Baharın sonlarına yaklaşırken, her birimiz balkon, bahçe, mahalle, sokaklarımıza kendi adımıza dikeceğimiz bir fidan ile anlam katıp, doğanın tüketilmesinin insanın tüketilmesi anlamına geldiği bilinci ile doğamızı yaşatalım. Ihlamurlar ile caddelerimiz misler gibi kokarken, çam ağaçları ile oksijen deposu olsun, mimozalar, ılgınlar gözümüze nur olsun… Yeter ki ağaç olsun, gözümüze, gönlümüze, ruhumuza şifa olsun.
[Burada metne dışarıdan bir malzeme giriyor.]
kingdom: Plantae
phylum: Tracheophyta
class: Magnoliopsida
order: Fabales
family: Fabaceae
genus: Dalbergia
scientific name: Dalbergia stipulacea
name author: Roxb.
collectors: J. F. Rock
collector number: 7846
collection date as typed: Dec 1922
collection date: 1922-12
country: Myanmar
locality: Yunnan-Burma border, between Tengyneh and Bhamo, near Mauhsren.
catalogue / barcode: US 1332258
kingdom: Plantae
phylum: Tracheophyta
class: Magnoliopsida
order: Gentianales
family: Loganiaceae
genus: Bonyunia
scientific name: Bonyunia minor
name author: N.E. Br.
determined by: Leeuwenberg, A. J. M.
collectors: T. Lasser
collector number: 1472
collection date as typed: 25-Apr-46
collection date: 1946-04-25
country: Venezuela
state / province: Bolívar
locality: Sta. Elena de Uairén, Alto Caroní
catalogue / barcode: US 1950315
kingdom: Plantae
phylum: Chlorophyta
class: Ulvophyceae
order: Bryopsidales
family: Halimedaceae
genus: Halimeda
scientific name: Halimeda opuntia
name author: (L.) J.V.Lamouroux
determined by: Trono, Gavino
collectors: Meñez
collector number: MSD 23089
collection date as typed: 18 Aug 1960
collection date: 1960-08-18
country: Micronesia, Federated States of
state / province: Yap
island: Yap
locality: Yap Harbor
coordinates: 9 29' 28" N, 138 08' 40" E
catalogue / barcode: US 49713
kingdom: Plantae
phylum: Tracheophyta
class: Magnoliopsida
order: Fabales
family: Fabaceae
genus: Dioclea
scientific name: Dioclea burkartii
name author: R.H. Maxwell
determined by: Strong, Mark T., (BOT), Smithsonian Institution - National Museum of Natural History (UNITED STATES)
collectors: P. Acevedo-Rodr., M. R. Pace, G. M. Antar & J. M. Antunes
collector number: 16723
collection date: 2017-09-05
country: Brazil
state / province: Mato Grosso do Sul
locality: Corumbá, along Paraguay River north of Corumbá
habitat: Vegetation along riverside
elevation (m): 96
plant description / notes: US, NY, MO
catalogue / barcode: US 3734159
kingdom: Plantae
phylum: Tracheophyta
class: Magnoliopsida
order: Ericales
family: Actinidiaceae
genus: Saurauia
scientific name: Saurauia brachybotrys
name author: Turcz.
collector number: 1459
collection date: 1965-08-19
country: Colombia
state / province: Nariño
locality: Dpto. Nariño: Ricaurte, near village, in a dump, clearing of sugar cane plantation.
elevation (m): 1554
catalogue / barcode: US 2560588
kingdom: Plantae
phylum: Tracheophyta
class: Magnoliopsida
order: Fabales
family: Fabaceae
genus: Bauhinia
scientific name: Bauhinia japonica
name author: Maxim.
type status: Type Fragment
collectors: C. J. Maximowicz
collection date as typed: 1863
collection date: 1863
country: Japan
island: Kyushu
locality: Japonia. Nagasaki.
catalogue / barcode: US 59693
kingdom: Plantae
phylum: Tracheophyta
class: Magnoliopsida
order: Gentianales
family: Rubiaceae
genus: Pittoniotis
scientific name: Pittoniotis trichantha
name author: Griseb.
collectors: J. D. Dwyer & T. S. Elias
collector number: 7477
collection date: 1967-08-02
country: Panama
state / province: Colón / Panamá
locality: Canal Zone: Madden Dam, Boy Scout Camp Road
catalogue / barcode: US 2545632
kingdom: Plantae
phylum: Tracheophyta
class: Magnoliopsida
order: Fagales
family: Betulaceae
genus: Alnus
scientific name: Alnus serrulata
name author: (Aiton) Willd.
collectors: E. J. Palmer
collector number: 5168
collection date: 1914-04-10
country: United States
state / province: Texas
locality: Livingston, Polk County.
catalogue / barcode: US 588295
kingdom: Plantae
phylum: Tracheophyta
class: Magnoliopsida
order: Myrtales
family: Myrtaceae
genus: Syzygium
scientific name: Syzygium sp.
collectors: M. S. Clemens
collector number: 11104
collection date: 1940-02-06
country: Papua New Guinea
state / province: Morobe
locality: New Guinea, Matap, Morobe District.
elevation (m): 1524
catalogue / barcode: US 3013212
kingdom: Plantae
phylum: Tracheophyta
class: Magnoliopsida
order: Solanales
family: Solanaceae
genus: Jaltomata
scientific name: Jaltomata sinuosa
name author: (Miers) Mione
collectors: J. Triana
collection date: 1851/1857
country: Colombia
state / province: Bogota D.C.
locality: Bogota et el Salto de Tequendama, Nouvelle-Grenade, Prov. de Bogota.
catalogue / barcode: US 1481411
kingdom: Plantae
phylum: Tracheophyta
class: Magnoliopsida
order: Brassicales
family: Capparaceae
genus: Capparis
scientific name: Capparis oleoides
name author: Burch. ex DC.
Edebiyatımızın da ilham kaynağı olan ağaç konusunu Ziya Osman Saba’nın bir dörtlüğü ile taçlandıralım:
Düşünceli yürürken, bir yol dönemecinde
Çıkacak ömrümüze beyaz dallarla bahar
Hatırlatacak bize en son çocukluğumuzu
Erguvanlı bir bahçe, mor salkımlı bir duvar.
İstanbul'un ağaçları, denince benim aklıma ilk gelen isim…
Elbette ki;
Dîvanyolu dergimizin (bir yıl kadar sürmüş olan) unutulmaz serilerinden birini, yine şu yukarıdaki isimle hazırlayan Hülya Günay geliyor.
"Ağaçların ablası" dediğim kadar da vardı;
Hülya hanım her ay İstanbul'umuzun bir ağacını anlatıyordu ve dört, beş, altı sayfa basıyordum.